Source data

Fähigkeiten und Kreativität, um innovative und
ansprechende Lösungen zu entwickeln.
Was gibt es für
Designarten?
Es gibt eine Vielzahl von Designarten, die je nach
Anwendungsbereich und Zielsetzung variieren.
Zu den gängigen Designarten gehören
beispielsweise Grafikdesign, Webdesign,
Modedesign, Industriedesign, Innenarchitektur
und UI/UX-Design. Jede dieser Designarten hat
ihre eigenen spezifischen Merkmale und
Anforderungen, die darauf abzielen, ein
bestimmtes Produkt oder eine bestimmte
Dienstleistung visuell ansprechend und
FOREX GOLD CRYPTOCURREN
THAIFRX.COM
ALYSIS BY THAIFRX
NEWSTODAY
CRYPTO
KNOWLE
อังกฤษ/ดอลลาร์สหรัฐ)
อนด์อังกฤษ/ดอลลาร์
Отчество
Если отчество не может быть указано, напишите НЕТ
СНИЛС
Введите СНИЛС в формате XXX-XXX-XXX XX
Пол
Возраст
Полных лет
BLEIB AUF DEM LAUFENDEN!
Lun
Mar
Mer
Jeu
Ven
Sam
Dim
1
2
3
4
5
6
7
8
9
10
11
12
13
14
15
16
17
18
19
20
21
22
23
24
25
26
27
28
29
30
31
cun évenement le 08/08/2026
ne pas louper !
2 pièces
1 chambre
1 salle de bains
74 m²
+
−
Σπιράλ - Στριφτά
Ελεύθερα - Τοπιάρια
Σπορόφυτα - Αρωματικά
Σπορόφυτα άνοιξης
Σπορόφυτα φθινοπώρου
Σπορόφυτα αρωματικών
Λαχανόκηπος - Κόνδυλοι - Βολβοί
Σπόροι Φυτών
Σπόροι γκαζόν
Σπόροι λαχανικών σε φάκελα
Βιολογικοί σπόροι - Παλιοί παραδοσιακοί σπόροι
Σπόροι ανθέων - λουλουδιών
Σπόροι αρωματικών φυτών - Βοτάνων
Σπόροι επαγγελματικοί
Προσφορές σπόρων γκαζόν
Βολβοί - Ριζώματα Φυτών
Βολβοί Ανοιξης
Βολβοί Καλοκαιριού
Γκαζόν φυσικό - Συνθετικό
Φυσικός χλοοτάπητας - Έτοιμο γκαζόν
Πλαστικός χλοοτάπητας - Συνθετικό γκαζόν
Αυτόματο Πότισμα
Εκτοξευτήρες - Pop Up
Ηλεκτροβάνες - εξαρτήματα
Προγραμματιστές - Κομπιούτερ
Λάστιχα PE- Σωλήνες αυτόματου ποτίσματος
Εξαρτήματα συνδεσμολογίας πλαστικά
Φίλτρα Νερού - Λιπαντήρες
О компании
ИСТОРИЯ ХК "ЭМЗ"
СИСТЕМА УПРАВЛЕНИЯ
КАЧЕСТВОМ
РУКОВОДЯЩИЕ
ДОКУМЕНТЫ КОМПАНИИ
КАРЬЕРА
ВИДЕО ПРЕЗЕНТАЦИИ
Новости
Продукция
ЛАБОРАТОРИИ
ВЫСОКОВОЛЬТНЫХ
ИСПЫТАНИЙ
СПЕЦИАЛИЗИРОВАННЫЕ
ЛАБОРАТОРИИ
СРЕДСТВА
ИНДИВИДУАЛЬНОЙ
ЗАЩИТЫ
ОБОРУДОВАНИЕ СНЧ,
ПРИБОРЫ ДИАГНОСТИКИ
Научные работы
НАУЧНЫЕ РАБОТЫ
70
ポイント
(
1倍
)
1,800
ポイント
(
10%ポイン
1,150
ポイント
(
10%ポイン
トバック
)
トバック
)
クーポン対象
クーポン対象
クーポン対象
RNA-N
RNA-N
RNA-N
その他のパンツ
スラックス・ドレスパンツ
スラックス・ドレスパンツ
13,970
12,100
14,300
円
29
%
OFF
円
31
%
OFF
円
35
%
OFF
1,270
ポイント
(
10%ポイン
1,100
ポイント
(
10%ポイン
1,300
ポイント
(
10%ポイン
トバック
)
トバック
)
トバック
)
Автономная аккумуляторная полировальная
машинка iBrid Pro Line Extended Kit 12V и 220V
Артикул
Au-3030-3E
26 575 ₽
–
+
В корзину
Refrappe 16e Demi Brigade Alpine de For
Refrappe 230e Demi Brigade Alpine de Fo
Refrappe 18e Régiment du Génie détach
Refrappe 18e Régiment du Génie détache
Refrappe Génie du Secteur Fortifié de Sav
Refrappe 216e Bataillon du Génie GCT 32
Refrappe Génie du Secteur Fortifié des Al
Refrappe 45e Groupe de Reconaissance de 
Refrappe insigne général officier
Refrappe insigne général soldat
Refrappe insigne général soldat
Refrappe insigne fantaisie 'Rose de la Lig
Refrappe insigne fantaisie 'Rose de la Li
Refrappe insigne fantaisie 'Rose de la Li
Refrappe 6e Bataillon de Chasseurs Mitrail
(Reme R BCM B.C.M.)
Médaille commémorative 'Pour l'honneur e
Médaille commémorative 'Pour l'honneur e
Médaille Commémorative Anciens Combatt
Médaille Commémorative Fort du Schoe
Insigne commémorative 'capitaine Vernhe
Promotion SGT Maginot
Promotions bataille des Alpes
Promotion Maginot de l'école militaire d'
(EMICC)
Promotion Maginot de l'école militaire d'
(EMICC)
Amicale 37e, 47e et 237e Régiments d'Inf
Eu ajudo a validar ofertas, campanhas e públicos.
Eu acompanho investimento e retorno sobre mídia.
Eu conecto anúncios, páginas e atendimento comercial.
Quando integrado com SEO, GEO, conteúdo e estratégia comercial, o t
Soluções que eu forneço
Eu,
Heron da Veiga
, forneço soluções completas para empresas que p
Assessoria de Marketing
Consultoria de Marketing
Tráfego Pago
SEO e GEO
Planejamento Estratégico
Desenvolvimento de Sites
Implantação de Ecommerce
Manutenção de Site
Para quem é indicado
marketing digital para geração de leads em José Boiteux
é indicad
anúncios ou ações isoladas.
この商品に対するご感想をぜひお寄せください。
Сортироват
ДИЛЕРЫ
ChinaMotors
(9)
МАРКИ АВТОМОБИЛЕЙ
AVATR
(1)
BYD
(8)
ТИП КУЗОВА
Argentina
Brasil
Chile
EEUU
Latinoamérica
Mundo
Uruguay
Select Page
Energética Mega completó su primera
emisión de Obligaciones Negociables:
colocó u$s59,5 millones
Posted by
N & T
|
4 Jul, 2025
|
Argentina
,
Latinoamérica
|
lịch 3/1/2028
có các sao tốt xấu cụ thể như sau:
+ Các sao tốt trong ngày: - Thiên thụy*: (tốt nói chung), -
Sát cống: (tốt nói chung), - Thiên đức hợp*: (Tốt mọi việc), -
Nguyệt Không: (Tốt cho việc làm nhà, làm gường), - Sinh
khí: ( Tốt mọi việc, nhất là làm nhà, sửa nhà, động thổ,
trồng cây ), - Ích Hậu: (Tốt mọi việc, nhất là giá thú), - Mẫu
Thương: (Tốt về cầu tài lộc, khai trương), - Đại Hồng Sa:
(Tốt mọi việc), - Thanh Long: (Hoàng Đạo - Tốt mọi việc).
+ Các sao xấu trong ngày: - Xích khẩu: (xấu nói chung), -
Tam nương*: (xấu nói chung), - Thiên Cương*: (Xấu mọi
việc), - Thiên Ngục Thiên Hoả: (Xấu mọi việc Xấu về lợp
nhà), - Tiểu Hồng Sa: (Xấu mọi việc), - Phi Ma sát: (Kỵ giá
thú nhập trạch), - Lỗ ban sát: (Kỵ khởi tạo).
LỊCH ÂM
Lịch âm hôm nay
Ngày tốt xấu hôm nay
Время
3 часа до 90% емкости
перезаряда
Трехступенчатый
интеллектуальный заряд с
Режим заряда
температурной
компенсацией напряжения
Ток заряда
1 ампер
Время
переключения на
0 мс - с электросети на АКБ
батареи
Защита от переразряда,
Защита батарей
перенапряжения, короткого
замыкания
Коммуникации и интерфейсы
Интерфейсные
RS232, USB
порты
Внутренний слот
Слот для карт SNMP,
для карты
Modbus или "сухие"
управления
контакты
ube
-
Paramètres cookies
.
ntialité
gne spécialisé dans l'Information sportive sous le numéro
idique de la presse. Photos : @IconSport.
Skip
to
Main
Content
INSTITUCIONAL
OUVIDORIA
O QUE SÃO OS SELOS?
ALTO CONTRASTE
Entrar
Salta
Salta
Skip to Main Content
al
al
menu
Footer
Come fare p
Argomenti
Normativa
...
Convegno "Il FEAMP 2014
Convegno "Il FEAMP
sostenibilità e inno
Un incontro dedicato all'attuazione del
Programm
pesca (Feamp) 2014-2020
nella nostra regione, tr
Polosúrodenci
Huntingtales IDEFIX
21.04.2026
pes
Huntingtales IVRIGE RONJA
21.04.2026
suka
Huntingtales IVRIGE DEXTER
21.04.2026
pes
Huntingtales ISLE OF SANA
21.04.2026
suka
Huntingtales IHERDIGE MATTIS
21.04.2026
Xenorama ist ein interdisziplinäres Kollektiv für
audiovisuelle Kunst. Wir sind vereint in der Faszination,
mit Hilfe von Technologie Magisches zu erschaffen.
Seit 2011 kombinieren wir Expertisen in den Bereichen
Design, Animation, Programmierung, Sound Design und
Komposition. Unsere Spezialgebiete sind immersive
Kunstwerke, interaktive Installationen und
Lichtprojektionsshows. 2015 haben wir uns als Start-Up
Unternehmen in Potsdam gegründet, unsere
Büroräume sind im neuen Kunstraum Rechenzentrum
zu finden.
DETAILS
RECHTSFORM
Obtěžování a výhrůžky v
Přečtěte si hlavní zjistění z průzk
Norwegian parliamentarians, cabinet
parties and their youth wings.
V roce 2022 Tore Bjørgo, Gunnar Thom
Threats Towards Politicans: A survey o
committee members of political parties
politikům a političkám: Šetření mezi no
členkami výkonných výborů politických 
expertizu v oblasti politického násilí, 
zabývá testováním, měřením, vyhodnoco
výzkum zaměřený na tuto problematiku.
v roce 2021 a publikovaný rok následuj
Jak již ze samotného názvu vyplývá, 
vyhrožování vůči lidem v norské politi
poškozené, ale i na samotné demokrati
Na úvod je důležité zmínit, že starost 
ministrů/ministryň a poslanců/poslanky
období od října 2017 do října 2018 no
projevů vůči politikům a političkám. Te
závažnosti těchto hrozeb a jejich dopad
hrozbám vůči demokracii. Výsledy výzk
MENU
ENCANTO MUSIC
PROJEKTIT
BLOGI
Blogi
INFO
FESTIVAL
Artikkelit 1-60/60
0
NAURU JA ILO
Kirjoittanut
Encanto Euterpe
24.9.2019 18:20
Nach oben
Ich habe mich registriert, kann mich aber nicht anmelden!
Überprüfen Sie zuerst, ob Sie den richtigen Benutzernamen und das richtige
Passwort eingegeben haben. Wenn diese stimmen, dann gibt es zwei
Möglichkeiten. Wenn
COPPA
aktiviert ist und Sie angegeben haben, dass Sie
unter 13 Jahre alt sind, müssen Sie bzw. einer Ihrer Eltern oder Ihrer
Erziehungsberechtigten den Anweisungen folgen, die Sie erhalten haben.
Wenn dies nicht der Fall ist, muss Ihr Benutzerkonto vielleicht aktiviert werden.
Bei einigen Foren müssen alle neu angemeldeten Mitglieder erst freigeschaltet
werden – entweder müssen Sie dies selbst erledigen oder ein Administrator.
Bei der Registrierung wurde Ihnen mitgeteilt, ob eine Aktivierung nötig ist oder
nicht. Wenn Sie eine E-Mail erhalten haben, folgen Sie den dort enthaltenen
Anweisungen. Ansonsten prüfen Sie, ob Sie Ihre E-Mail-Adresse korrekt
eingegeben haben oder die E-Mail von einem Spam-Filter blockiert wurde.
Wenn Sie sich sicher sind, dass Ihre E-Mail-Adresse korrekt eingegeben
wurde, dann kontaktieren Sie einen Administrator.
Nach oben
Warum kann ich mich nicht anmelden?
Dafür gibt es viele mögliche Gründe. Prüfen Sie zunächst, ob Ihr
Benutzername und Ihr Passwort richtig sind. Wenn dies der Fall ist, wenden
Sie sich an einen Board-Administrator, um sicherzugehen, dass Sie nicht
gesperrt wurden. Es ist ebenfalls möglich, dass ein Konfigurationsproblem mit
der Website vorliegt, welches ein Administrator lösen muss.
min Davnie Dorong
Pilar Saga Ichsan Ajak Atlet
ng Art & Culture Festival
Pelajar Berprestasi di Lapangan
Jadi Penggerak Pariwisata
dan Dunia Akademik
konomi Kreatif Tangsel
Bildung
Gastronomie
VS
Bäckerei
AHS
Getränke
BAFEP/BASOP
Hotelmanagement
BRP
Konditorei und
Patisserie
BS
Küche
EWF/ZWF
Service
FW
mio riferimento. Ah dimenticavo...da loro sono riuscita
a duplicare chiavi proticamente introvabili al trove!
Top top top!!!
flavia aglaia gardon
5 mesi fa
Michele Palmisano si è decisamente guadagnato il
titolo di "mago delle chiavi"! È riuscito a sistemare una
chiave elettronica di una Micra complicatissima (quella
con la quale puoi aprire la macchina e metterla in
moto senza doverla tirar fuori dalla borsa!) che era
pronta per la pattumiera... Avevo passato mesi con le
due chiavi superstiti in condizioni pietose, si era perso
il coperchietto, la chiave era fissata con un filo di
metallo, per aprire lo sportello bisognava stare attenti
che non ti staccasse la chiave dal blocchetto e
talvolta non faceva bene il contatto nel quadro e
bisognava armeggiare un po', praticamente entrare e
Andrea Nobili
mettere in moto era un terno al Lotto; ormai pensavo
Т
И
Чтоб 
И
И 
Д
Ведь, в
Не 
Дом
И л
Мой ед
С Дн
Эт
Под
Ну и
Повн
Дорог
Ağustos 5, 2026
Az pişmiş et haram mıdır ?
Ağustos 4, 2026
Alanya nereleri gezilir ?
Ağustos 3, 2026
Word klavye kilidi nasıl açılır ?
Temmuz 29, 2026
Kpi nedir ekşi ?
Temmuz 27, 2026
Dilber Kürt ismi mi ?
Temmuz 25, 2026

[Job item] Repeat the rows verbatim, from the first line of the rows up to and including the line containing "Λάστιχα PE- Σωλήνες αυτόματου ποτίσματος".

[Output for this task]
Fähigkeiten und Kreativität, um innovative und
ansprechende Lösungen zu entwickeln.
Was gibt es für
Designarten?
Es gibt eine Vielzahl von Designarten, die je nach
Anwendungsbereich und Zielsetzung variieren.
Zu den gängigen Designarten gehören
beispielsweise Grafikdesign, Webdesign,
Modedesign, Industriedesign, Innenarchitektur
und UI/UX-Design. Jede dieser Designarten hat
ihre eigenen spezifischen Merkmale und
Anforderungen, die darauf abzielen, ein
bestimmtes Produkt oder eine bestimmte
Dienstleistung visuell ansprechend und
FOREX GOLD CRYPTOCURREN
THAIFRX.COM
ALYSIS BY THAIFRX
NEWSTODAY
CRYPTO
KNOWLE
อังกฤษ/ดอลลาร์สหรัฐ)
อนด์อังกฤษ/ดอลลาร์
Отчество
Если отчество не может быть указано, напишите НЕТ
СНИЛС
Введите СНИЛС в формате XXX-XXX-XXX XX
Пол
Возраст
Полных лет
BLEIB AUF DEM LAUFENDEN!
Lun
Mar
Mer
Jeu
Ven
Sam
Dim
1
2
3
4
5
6
7
8
9
10
11
12
13
14
15
16
17
18
19
20
21
22
23
24
25
26
27
28
29
30
31
cun évenement le 08/08/2026
ne pas louper !
2 pièces
1 chambre
1 salle de bains
74 m²
+
−
Σπιράλ - Στριφτά
Ελεύθερα - Τοπιάρια
Σπορόφυτα - Αρωματικά
Σπορόφυτα άνοιξης
Σπορόφυτα φθινοπώρου
Σπορόφυτα αρωματικών
Λαχανόκηπος - Κόνδυλοι - Βολβοί
Σπόροι Φυτών
Σπόροι γκαζόν
Σπόροι λαχανικών σε φάκελα
Βιολογικοί σπόροι - Παλιοί παραδοσιακοί σπόροι
Σπόροι ανθέων - λουλουδιών
Σπόροι αρωματικών φυτών - Βοτάνων
Σπόροι επαγγελματικοί
Προσφορές σπόρων γκαζόν
Βολβοί - Ριζώματα Φυτών
Βολβοί Ανοιξης
Βολβοί Καλοκαιριού
Γκαζόν φυσικό - Συνθετικό
Φυσικός χλοοτάπητας - Έτοιμο γκαζόν
Πλαστικός χλοοτάπητας - Συνθετικό γκαζόν
Αυτόματο Πότισμα
Εκτοξευτήρες - Pop Up
Ηλεκτροβάνες - εξαρτήματα
Προγραμματιστές - Κομπιούτερ
Λάστιχα PE- Σωλήνες αυτόματου ποτίσματος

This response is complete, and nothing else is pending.